His mother, Joyce Counihan, a 2001 alumna of NCSU with a master’s in adult and community college education, went to Botswana in the ’70s as a Youth Development Program delegate. There she met Counihan’s father, who had moved to South Africa from Ireland as a child and then came to Botswana in 1965.
Joyce’s work included preparing agricultural communications publications in English and Setswana. An active 4-H’er as a youth, she also worked in the country’s Ministry of Agriculture in its equivalent of 4-H clubs.
Because the Botswana hospitals did not have the facilities to deal with an Rh positive birth to a Rh negative mother, Counihan was born in South Africa. “I traveled to doctor appointments in South Africa, mostly on gravel roads,” Joyce Counihan recalls. “So, Sean went bush-bashing at the earliest stages of life.”

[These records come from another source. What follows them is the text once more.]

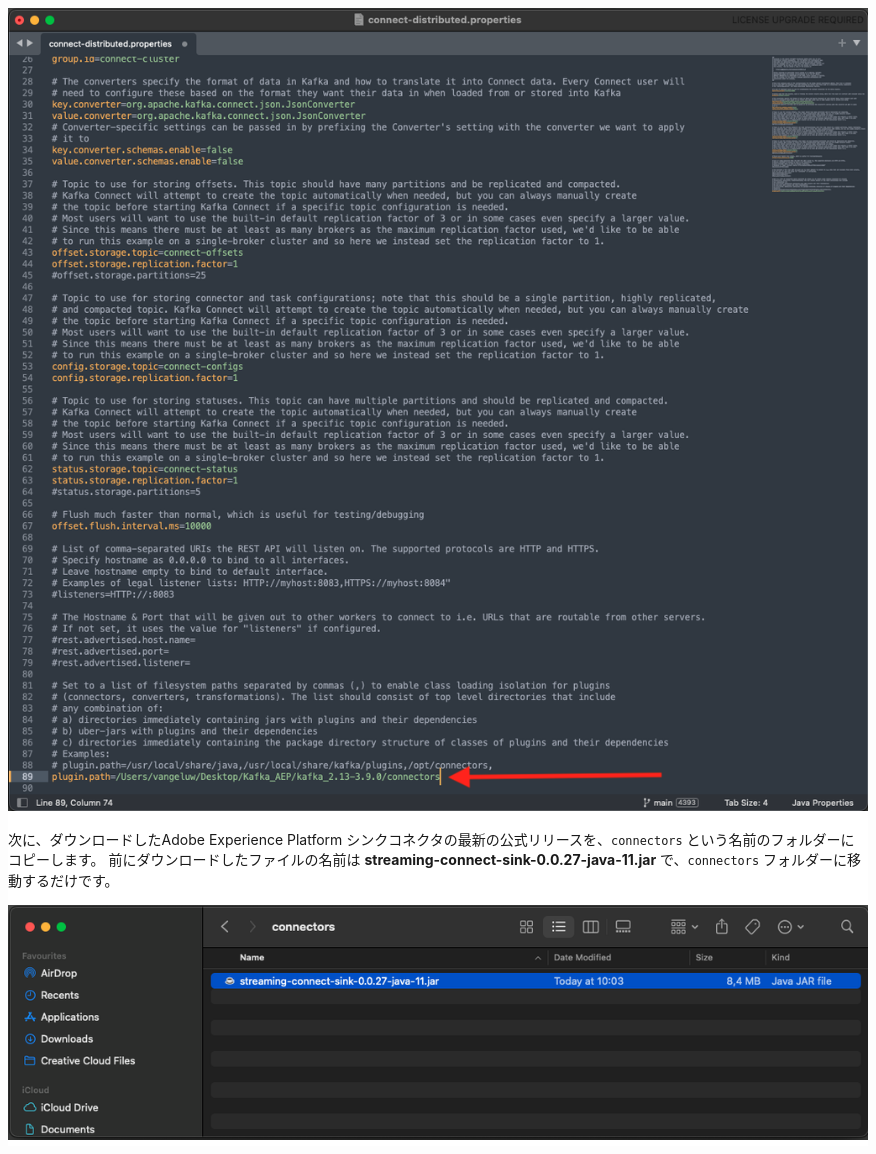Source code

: ![ カフカ ](./images/kc7.png)

次に、ダウンロードしたAdobe Experience Platform シンクコネクタの最新の公式リリースを、`connectors` という名前のフォルダーにコピーします。 前にダウンロードしたファイルの名前は **streaming-connect-sink-0.0.27-java-11.jar** で、`connectors` フォルダーに移動するだけです。

![ カフカ ](./images/kc8.png)
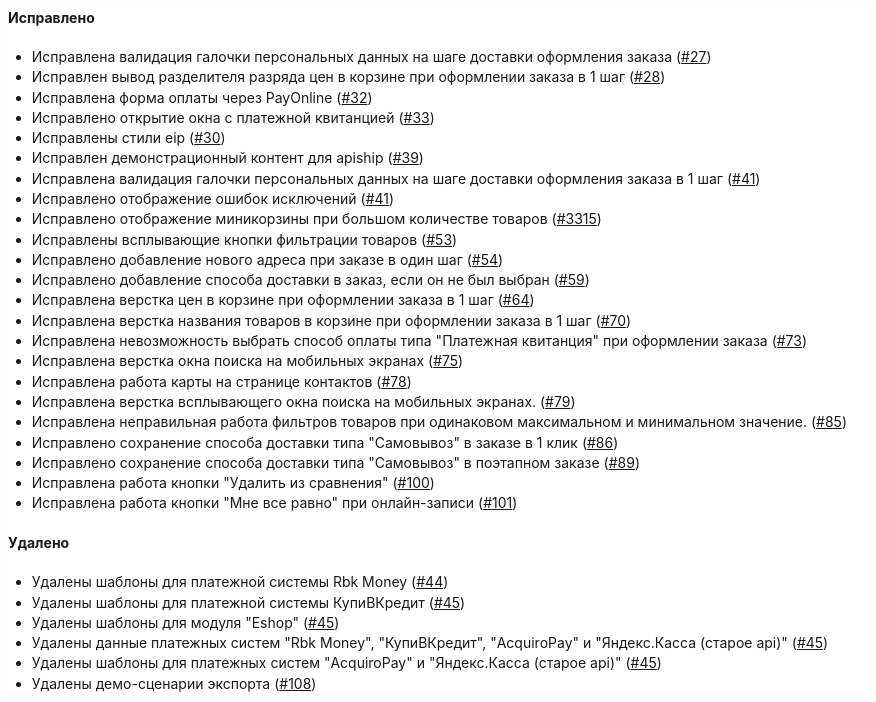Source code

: #### Исправлено
- Исправлена валидация галочки персональных данных на шаге доставки оформления заказа ([#27](https://github.com/Umisoft/demomarket-solution/pull/27))
- Исправлен вывод разделителя разряда цен в корзине при оформлении заказа в 1 шаг ([#28](https://github.com/Umisoft/demomarket-solution/pull/28))
- Исправлена форма оплаты через PayOnline ([#32](https://github.com/Umisoft/demomarket-solution/pull/32))
- Исправлено открытие окна с платежной квитанцией ([#33](https://github.com/Umisoft/demomarket-solution/pull/33))
- Исправлены стили eip ([#30](https://github.com/Umisoft/demomarket-solution/pull/30))
- Исправлен демонстрационный контент для apiship ([#39](https://github.com/Umisoft/demomarket-solution/pull/39))
- Исправлена валидация галочки персональных данных на шаге доставки оформления заказа в 1 шаг ([#41](https://github.com/Umisoft/demomarket-solution/pull/41))
- Исправлено отображение ошибок исключений ([#41](https://github.com/Umisoft/demomarket-solution/pull/51))
- Исправлено отображение миникорзины при большом количестве товаров ([#3315](http://youtrack.umisoft.ru/issue/cms2-3315))
- Исправлены всплывающие кнопки фильтрации товаров ([#53](https://github.com/Umisoft/demomarket-solution/pull/53))
- Исправлено добавление нового адреса при заказе в один шаг ([#54](https://github.com/Umisoft/demomarket-solution/pull/54))
- Исправлено добавление способа доставки в заказ, если он не был выбран ([#59](https://github.com/Umisoft/demomarket-solution/pull/59))
- Исправлена верстка цен в корзине при оформлении заказа в 1 шаг ([#64](https://github.com/Umisoft/demomarket-solution/pull/64))
- Исправлена верстка названия товаров в корзине при оформлении заказа в 1 шаг ([#70](https://github.com/Umisoft/demomarket-solution/pull/70))
- Исправлена невозможность выбрать способ оплаты типа "Платежная квитанция" при оформлении заказа ([#73](https://github.com/Umisoft/demomarket-solution/pull/73))
- Исправлена верстка окна поиска на мобильных экранах ([#75](https://github.com/Umisoft/demomarket-solution/pull/75))
- Исправлена работа карты на странице контактов ([#78](https://github.com/Umisoft/demomarket-solution/pull/78))
- Исправлена верстка всплывающего окна поиска на мобильных экранах. ([#79](https://github.com/Umisoft/demomarket-solution/pull/79))
- Исправлена неправильная работа фильтров товаров при одинаковом максимальном и минимальном значение. ([#85](https://github.com/Umisoft/demomarket-solution/pull/85))
- Исправлено сохранение способа доставки типа "Самовывоз" в заказе в 1 клик ([#86](https://github.com/Umisoft/demomarket-solution/pull/86))
- Исправлено сохранение способа доставки типа "Самовывоз" в поэтапном заказе ([#89](https://github.com/Umisoft/demomarket-solution/pull/89))
- Исправлена работа кнопки "Удалить из сравнения" ([#100](https://github.com/Umisoft/demomarket-solution/pull/100))
- Исправлена работа кнопки "Мне все равно" при онлайн-записи ([#101](https://github.com/Umisoft/demomarket-solution/pull/101))

#### Удалено
- Удалены шаблоны для платежной системы Rbk Money ([#44](https://github.com/Umisoft/demomarket-solution/pull/44))
- Удалены шаблоны для платежной системы КупиВКредит ([#45](https://github.com/Umisoft/demomarket-solution/pull/45))
- Удалены шаблоны для модуля "Eshop" ([#45](https://github.com/Umisoft/demomarket-solution/pull/45))
- Удалены данные платежных систем "Rbk Money", "КупиВКредит", "AcquiroPay" и "Яндекс.Касса (старое api)" ([#45](https://github.com/Umisoft/demomarket-solution/pull/55))
- Удалены шаблоны для платежных систем "AcquiroPay" и "Яндекс.Касса (старое api)" ([#45](https://github.com/Umisoft/demomarket-solution/pull/55))
- Удалены демо-сценарии экспорта ([#108](https://github.com/Umisoft/demomarket-solution/pull/108))
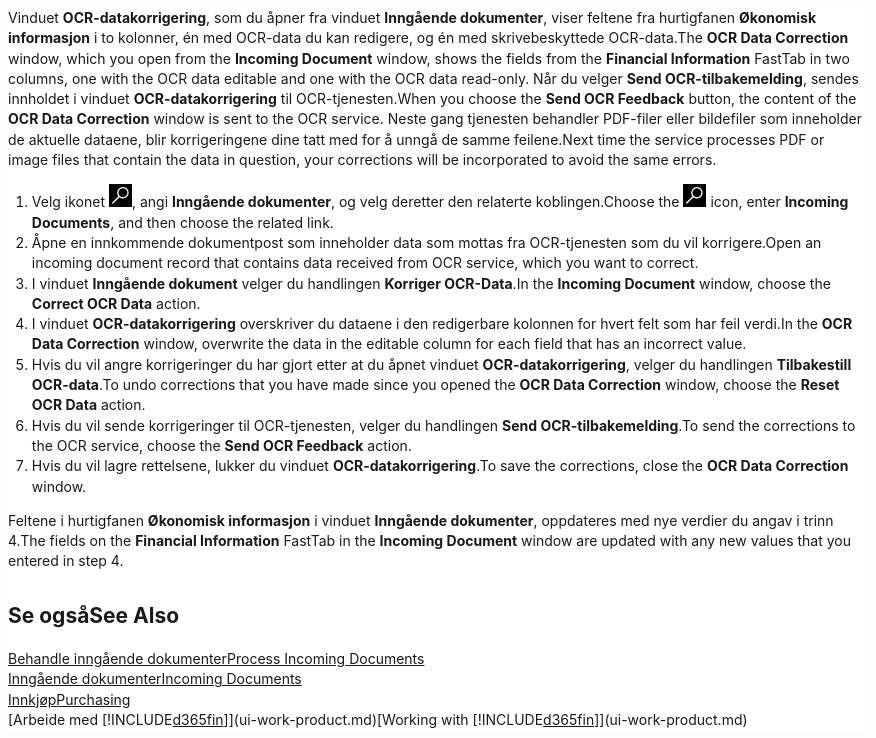 <span data-ttu-id="b615b-203">Vinduet **OCR-datakorrigering**, som du åpner fra vinduet **Inngående dokumenter**, viser feltene fra hurtigfanen **Økonomisk informasjon** i to kolonner, én med OCR-data du kan redigere, og én med skrivebeskyttede OCR-data.</span><span class="sxs-lookup"><span data-stu-id="b615b-203">The **OCR Data Correction** window, which you open from the **Incoming Document** window, shows the fields from the **Financial Information** FastTab in two columns, one with the OCR data editable and one with the OCR data read-only.</span></span> <span data-ttu-id="b615b-204">Når du velger **Send OCR-tilbakemelding**, sendes innholdet i vinduet **OCR-datakorrigering** til OCR-tjenesten.</span><span class="sxs-lookup"><span data-stu-id="b615b-204">When you choose the **Send OCR Feedback** button, the content of the **OCR Data Correction** window is sent to the OCR service.</span></span> <span data-ttu-id="b615b-205">Neste gang tjenesten behandler PDF-filer eller bildefiler som inneholder de aktuelle dataene, blir korrigeringene dine tatt med for å unngå de samme feilene.</span><span class="sxs-lookup"><span data-stu-id="b615b-205">Next time the service processes PDF or image files that contain the data in question, your corrections will be incorporated to avoid the same errors.</span></span>

1. <span data-ttu-id="b615b-206">Velg ikonet ![Søk etter side eller rapport](media/ui-search/search_small.png "Søk etter side eller rapport"), angi **Inngående dokumenter**, og velg deretter den relaterte koblingen.</span><span class="sxs-lookup"><span data-stu-id="b615b-206">Choose the ![Search for Page or Report](media/ui-search/search_small.png "Search for Page or Report icon") icon, enter **Incoming Documents**, and then choose the related link.</span></span>
2. <span data-ttu-id="b615b-207">Åpne en innkommende dokumentpost som inneholder data som mottas fra OCR-tjenesten som du vil korrigere.</span><span class="sxs-lookup"><span data-stu-id="b615b-207">Open an incoming document record that contains data received from OCR service, which you want to correct.</span></span>
3. <span data-ttu-id="b615b-208">I vinduet **Inngående dokument** velger du handlingen **Korriger OCR-Data**.</span><span class="sxs-lookup"><span data-stu-id="b615b-208">In the **Incoming Document** window, choose the **Correct OCR Data** action.</span></span>
4. <span data-ttu-id="b615b-209">I vinduet **OCR-datakorrigering** overskriver du dataene i den redigerbare kolonnen for hvert felt som har feil verdi.</span><span class="sxs-lookup"><span data-stu-id="b615b-209">In the **OCR Data Correction** window, overwrite the data in the editable column for each field that has an incorrect value.</span></span>
5. <span data-ttu-id="b615b-210">Hvis du vil angre korrigeringer du har gjort etter at du åpnet vinduet **OCR-datakorrigering**, velger du handlingen **Tilbakestill OCR-data**.</span><span class="sxs-lookup"><span data-stu-id="b615b-210">To undo corrections that you have made since you opened the **OCR Data Correction** window, choose the **Reset OCR Data** action.</span></span>
6. <span data-ttu-id="b615b-211">Hvis du vil sende korrigeringer til OCR-tjenesten, velger du handlingen **Send OCR-tilbakemelding**.</span><span class="sxs-lookup"><span data-stu-id="b615b-211">To send the corrections to the OCR service, choose the **Send OCR Feedback** action.</span></span>
7. <span data-ttu-id="b615b-212">Hvis du vil lagre rettelsene, lukker du vinduet **OCR-datakorrigering**.</span><span class="sxs-lookup"><span data-stu-id="b615b-212">To save the corrections, close the **OCR Data Correction** window.</span></span>

<span data-ttu-id="b615b-213">Feltene i hurtigfanen **Økonomisk informasjon** i vinduet **Inngående dokumenter**, oppdateres med nye verdier du angav i trinn 4.</span><span class="sxs-lookup"><span data-stu-id="b615b-213">The fields on the **Financial Information** FastTab in the **Incoming Document** window are updated with any new values that you entered in step 4.</span></span>

## <a name="see-also"></a><span data-ttu-id="b615b-214">Se også</span><span class="sxs-lookup"><span data-stu-id="b615b-214">See Also</span></span>
[<span data-ttu-id="b615b-215">Behandle inngående dokumenter</span><span class="sxs-lookup"><span data-stu-id="b615b-215">Process Incoming Documents</span></span>](across-process-income-documents.md)  
[<span data-ttu-id="b615b-216">Inngående dokumenter</span><span class="sxs-lookup"><span data-stu-id="b615b-216">Incoming Documents</span></span>](across-income-documents.md)  
[<span data-ttu-id="b615b-217">Innkjøp</span><span class="sxs-lookup"><span data-stu-id="b615b-217">Purchasing</span></span>](purchasing-manage-purchasing.md)  
<span data-ttu-id="b615b-218">[Arbeide med [!INCLUDE[d365fin](includes/d365fin_md.md)]](ui-work-product.md)</span><span class="sxs-lookup"><span data-stu-id="b615b-218">[Working with [!INCLUDE[d365fin](includes/d365fin_md.md)]](ui-work-product.md)</span></span>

In the Okavango Delta, Counihan cools off with Cathy the elephant.
Photo by Storm Fuzzey
Photo by Storm Fuzzey
While growing up, he would come back to Botswana to see his dad for summer holidays. “It was during this time that I realized that Botswana was the place I wanted to live; it was in my blood,” Counihan says. And because he knew he “wanted to study something to do with wildlife/animal care, N.C. State seemed like the best choice of in-state universities,” he says.
Upon graduation, “I knew that I would return to Africa,” he says, adding that “the tourism industry was one of the only places where I could find a permanent job.”
It’s a job where many of his N.C. State courses have paid off in practical ways, he says. “We produce all of our own power in camp, generator power in the day and battery and inverter systems at night, so physics comes more in handy than I would ever have anticipated while sitting in class. I also use a lot of the behavioural and ecology stuff. And I took scientific writing, which has come in handy with forming management plans for my farm and helping our researchers write funding proposals,” he says.
As one would imagine, exciting moments are part and parcel of his work, including, he says, being involved with the EBS research project “and helping out when we have to dart the elephants to change their GPS collars.”
Fighting fires is something he’s also called upon to do — “a really exciting time,” he says, when “everybody pitches in and works literally around the clock to keep our camps safe. We have a lot of film shoots and documentaries filmed in our camp, which are really exciting. Meeting the guests that come into our camps is also really fun.
“However I have to say that the most exciting thing that I have done actually happened in the last few days. We got a radio call that a hyena was trying to take a baby elephant. We rushed out to the sighting to see what was going on to find this 6-week-old baby fighting for her life against a fully grown female hyena. We followed the action but soon lost them in the tall grass. Upon returning to Seba to get another vehicle to pursue the drama, I was told that the elephant was actually in our generator room. I got there to find a very tired and traumatized elephant looking for any respite from the hyena.”
EBS has a very strong relationship with the wildlife department, Counihan says, “and with their support we decided that we could introduce this baby into our herd and give her a home, which consists of two lactating cows. Obviously this story could be a novel in itself but it ended with our females accepting her into our herd. She is now nursing from one of our cows named Shirini, who gave birth to a very spunky bull two years ago.”
A favorite part of his job is that “it is something different every day. I also enjoy the challenge of keeping everything together. … You are operating in the middle of nowhere, and things will always go wrong. Sometimes the smallest things that you take for granted in a ‘civilized’ world you really start to appreciate.”
However, he says, “I know that I want to stay connected to the bush in whatever form that takes. Right now I am still learning something new every day. I guess when that changes it is time to find something else to do.”